Consumers looking to avoid meats raised with these substances can seek out certified organic meat. To meet USDA standards, this meat can come only from animals fed organic feed and given no hormones or antibiotics. Searching out cuts from grass-fed animals ensures that you're eating meat from an animal that was fed a more natural diet, and looking for a local source of meats lets you question the farmer directly about the animal's diet and the farmer's method of raising it. It cuts down on the environmental cost of transportation, too.
The benefits of grass-feeding livestock instead of a corn- or grain-based diet are far reaching. In this particular case, its positive effects are being felt yet again as the risk of E. coli contamination in the meat we eat lessens when cattle are fed a natural dried-grass diet.

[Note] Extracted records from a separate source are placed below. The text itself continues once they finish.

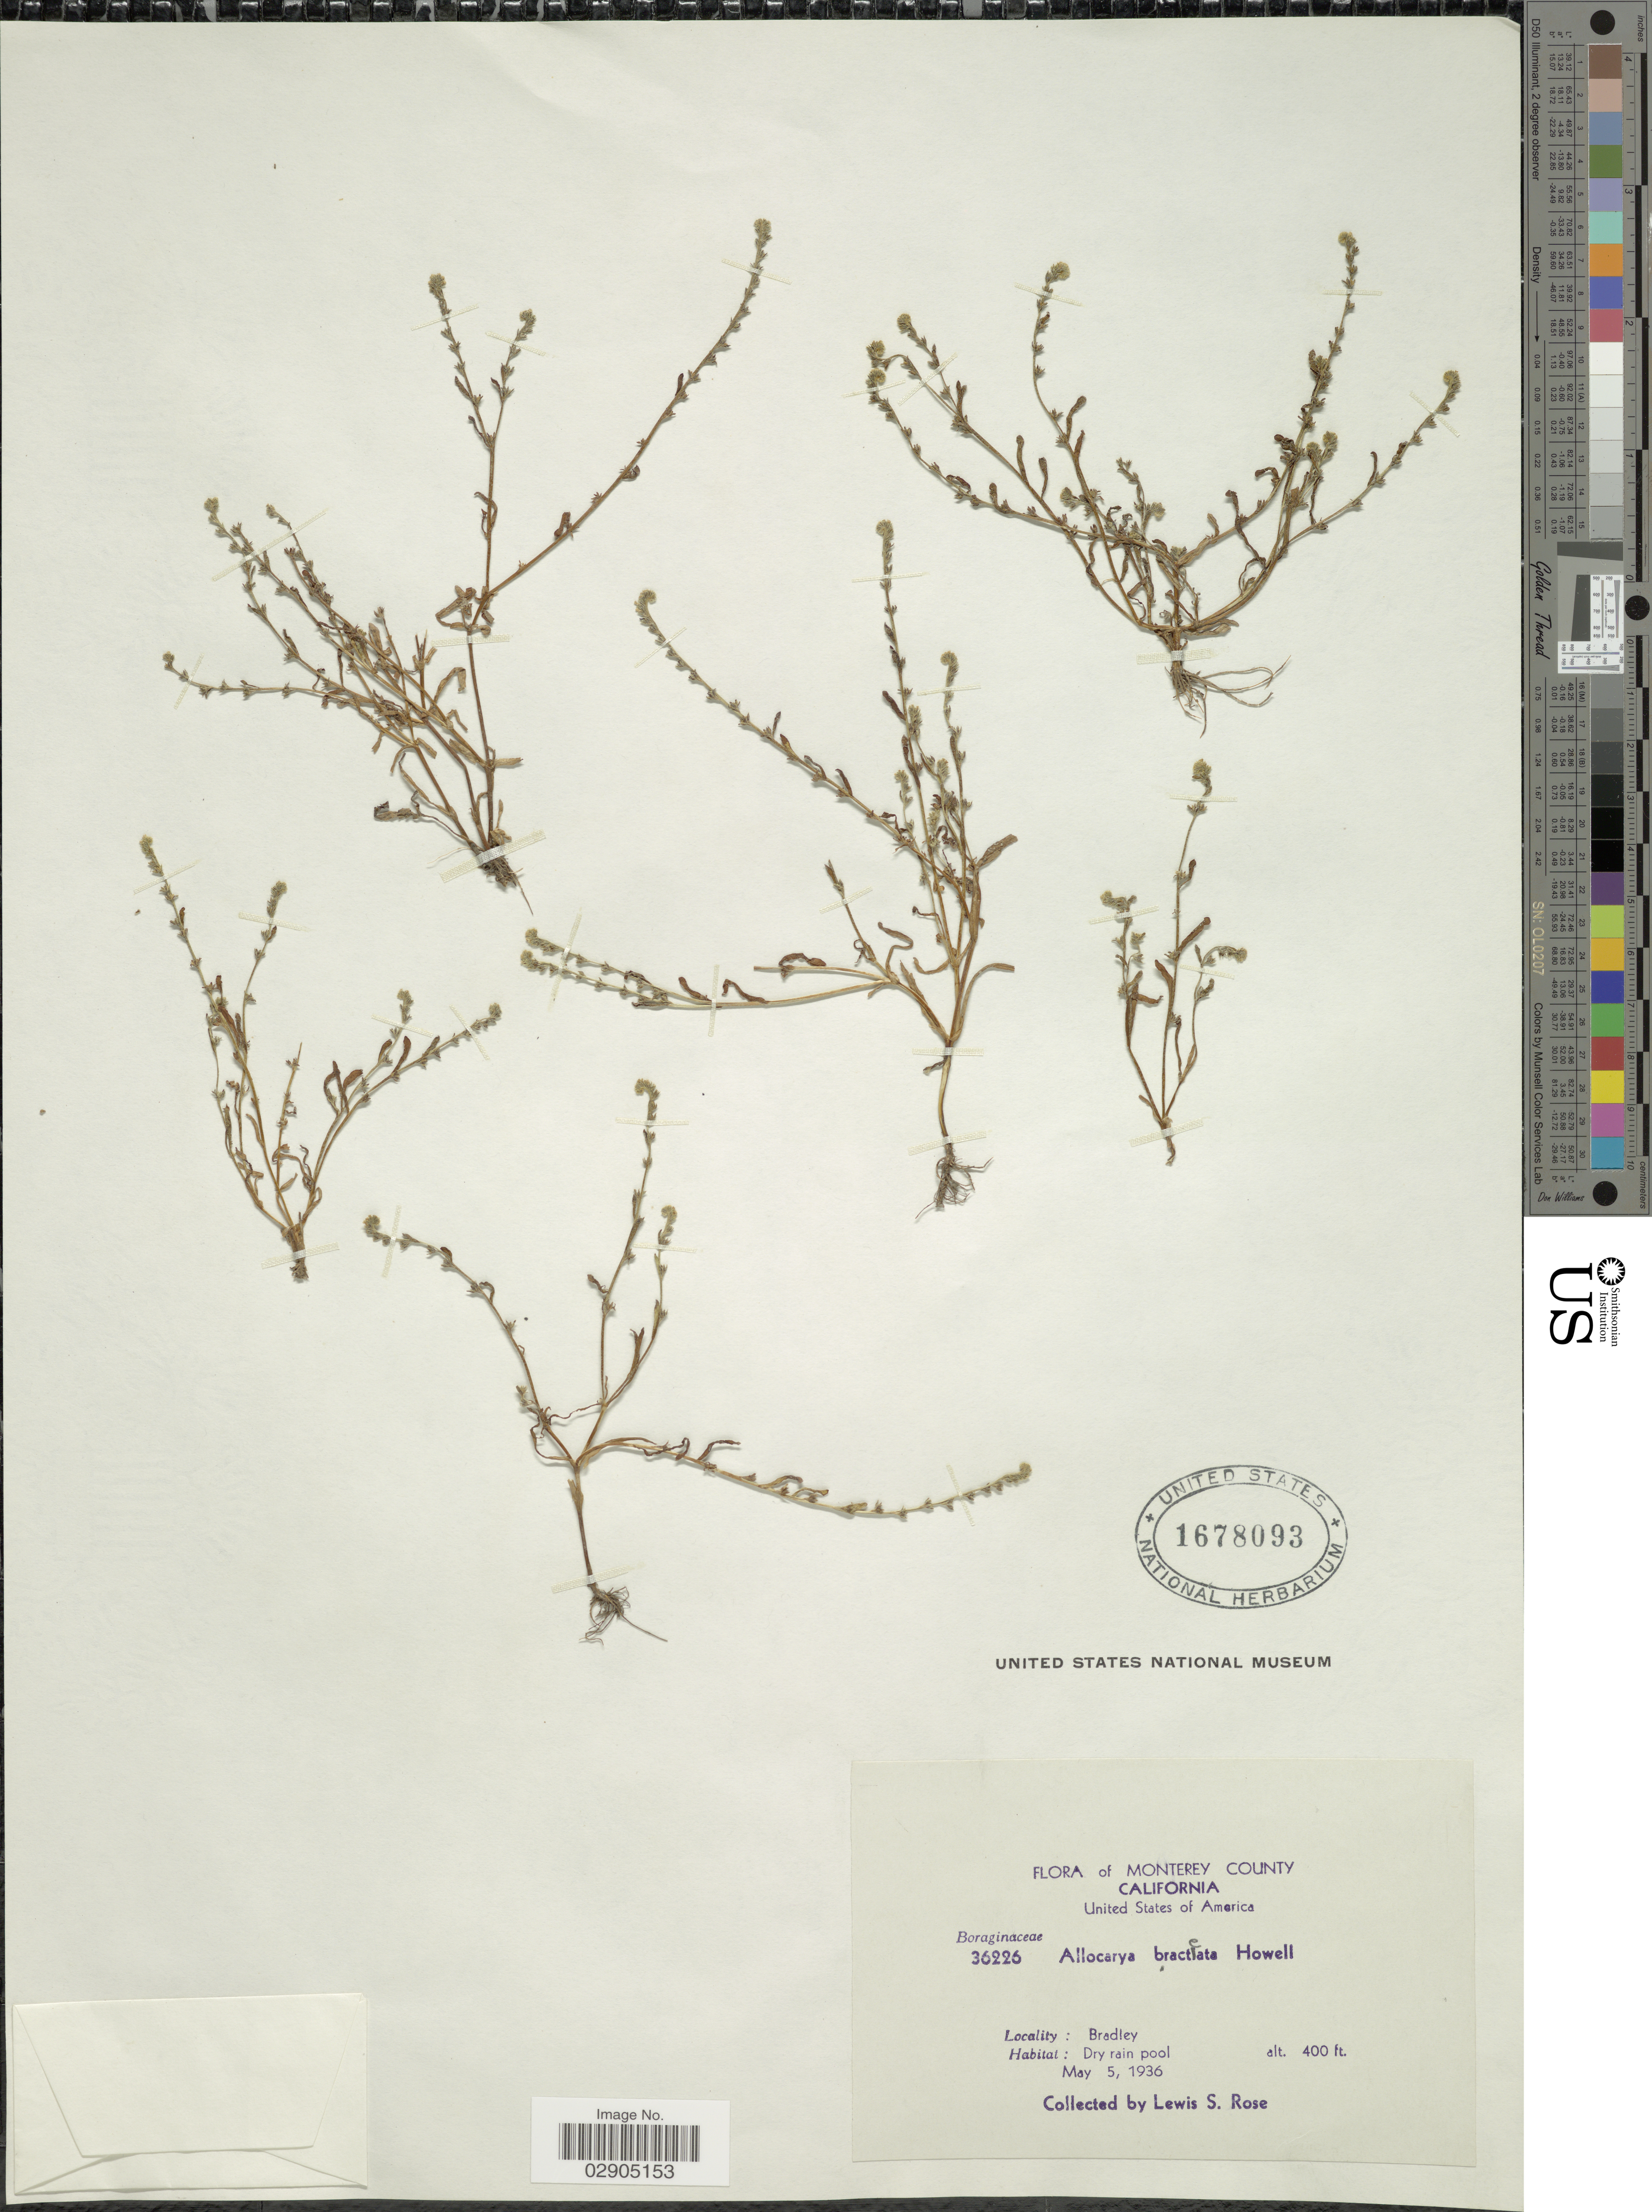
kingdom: Plantae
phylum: Tracheophyta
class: Magnoliopsida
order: Boraginales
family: Boraginaceae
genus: Allocarya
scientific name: Allocarya bracteata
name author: Howell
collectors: L. S. Rose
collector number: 36226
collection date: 1936-05-05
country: United States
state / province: California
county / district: Monterey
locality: Monterey County. Bradley.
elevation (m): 122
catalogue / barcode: US 1678093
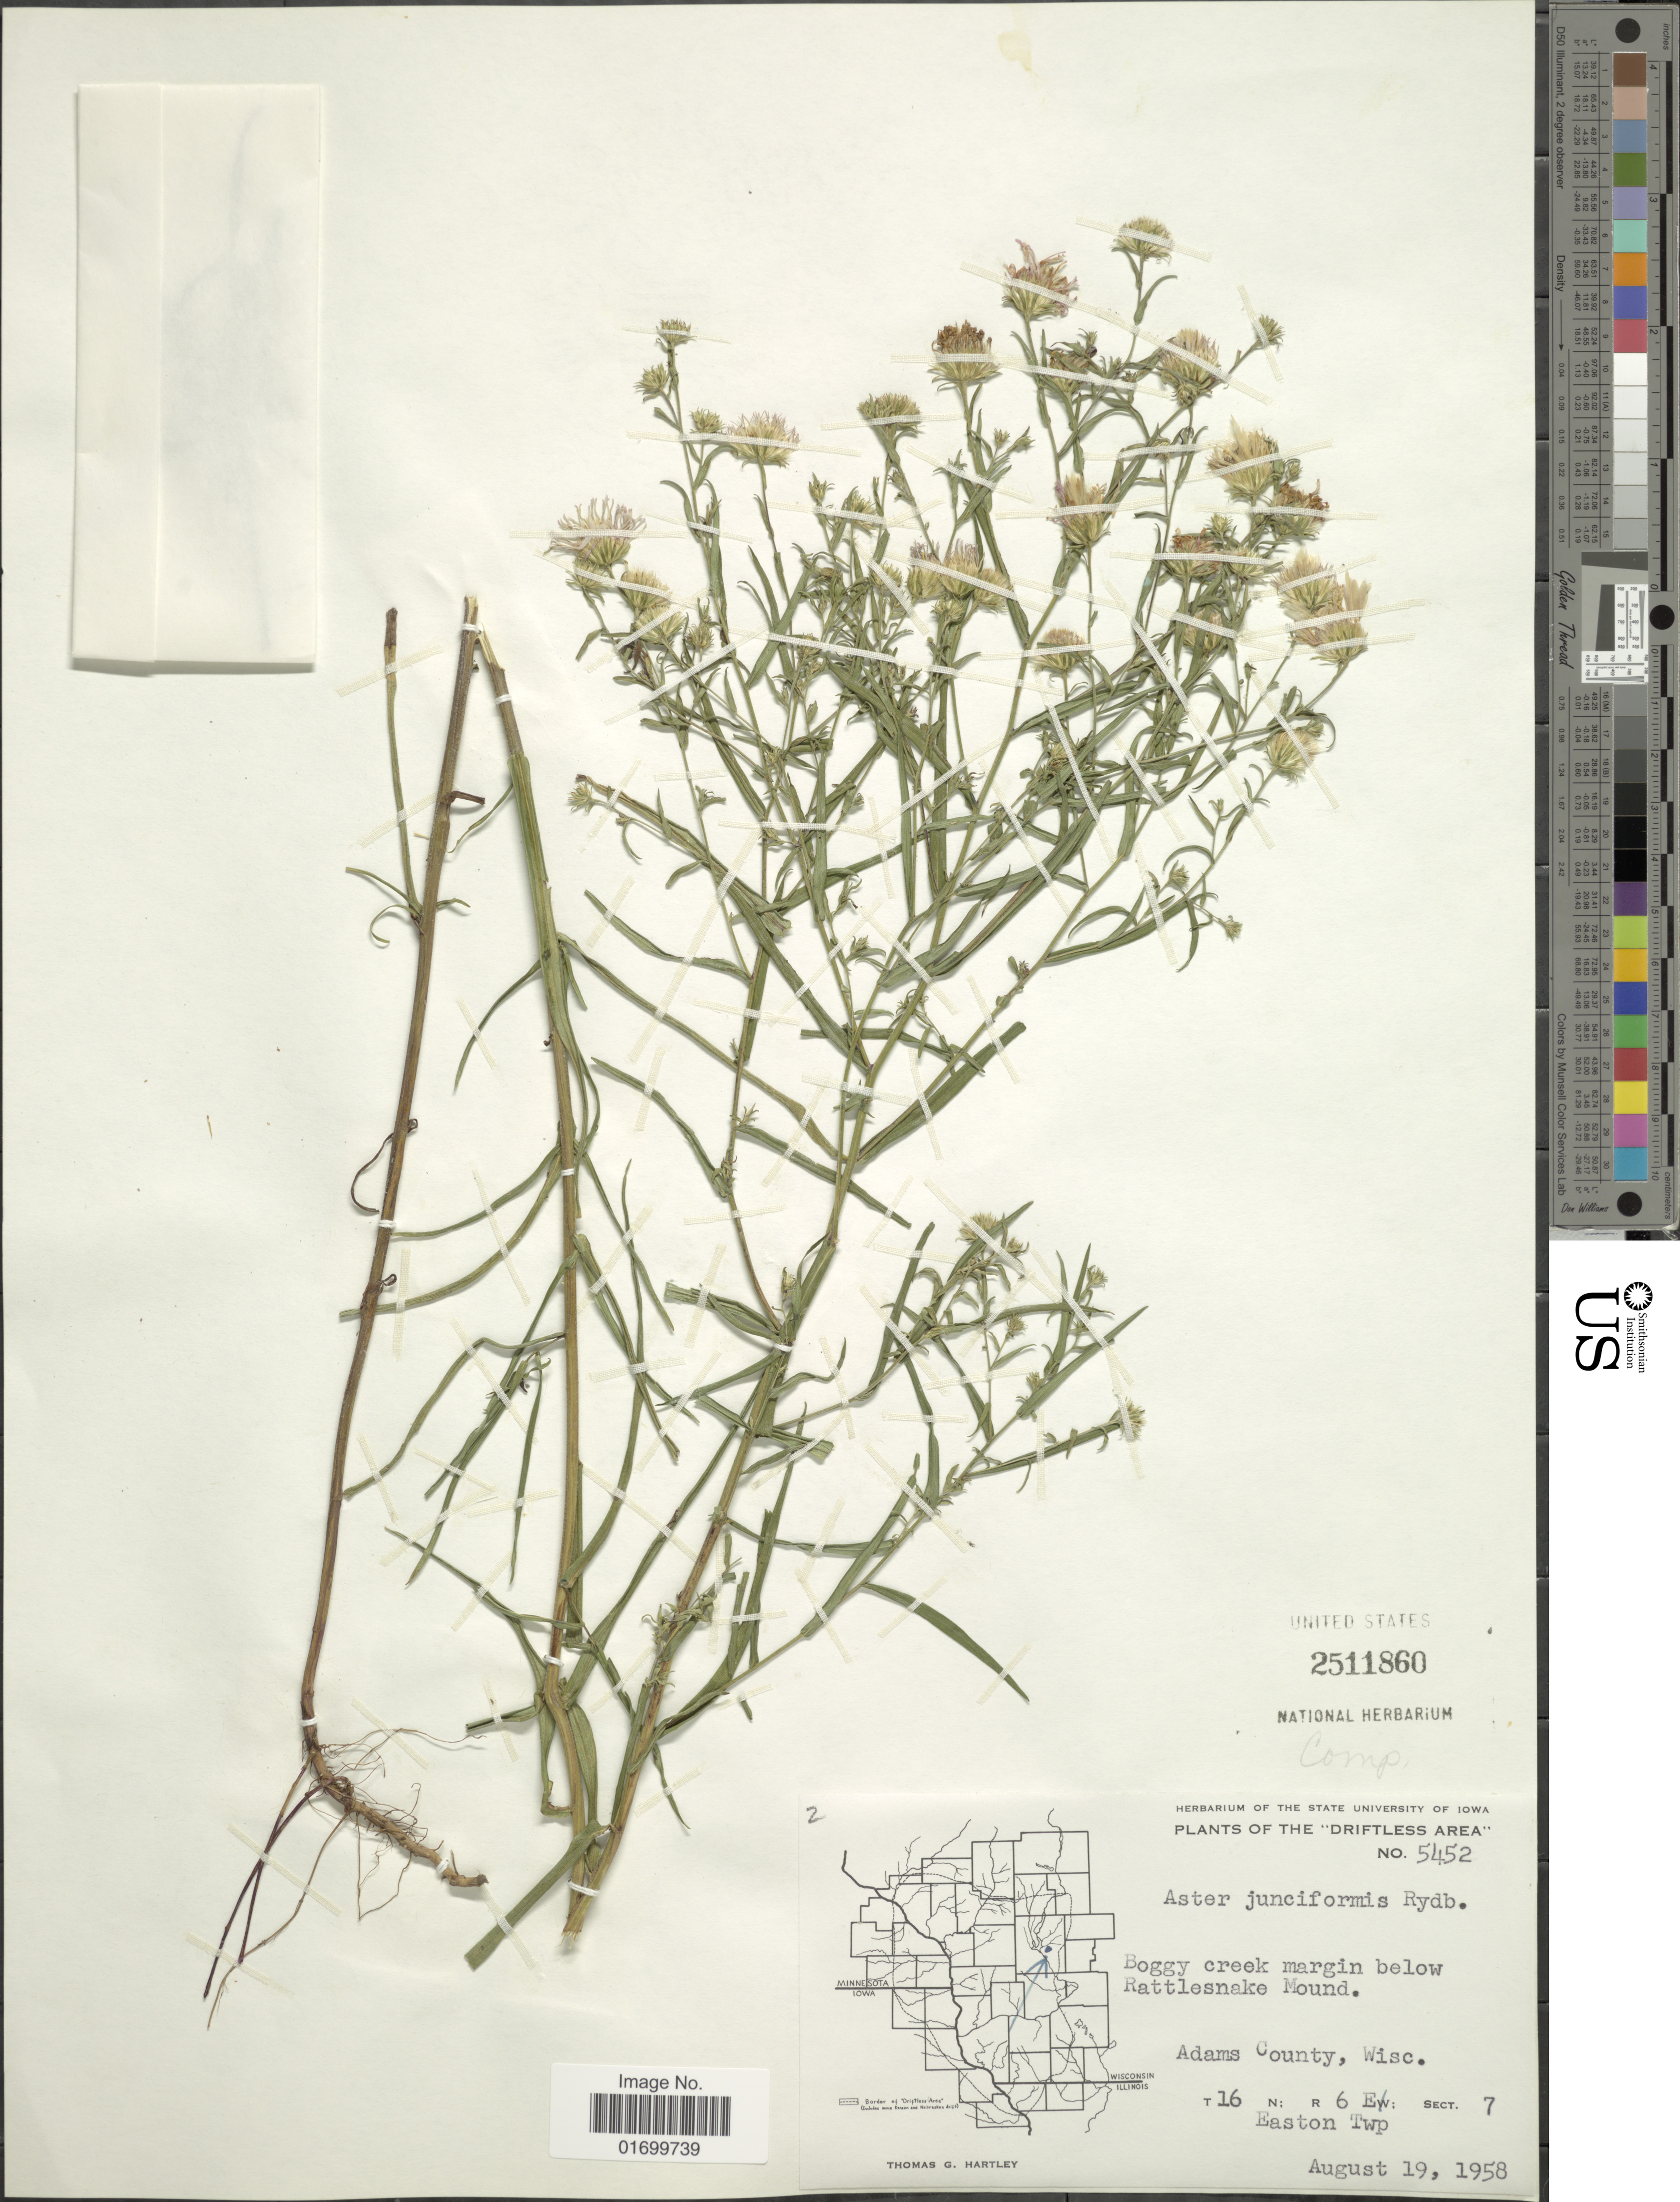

Their stomachs are equipped to naturally fend off offending microbes when fed hay over grain or corn.
According to an article in The Chicago Sun Times, we've known just how to prevent E. coli contamination of our food supply for close to 10 years. Unfortunately, it's a cold hard fact that we wait for an outbreak of illness due to something like contaminated meat before we take action to prevent what could have been avoided.
So as we muddle through the latest hamburger meat recalls that have become far too commonplace and negatively affect animals, people, and jobs -- solutions for "fixing" this nightmare seem logical and easy to achieve by the mere change of a cow's diet. But for now, this solution is not part of the bigger picture being considered by the beef industry.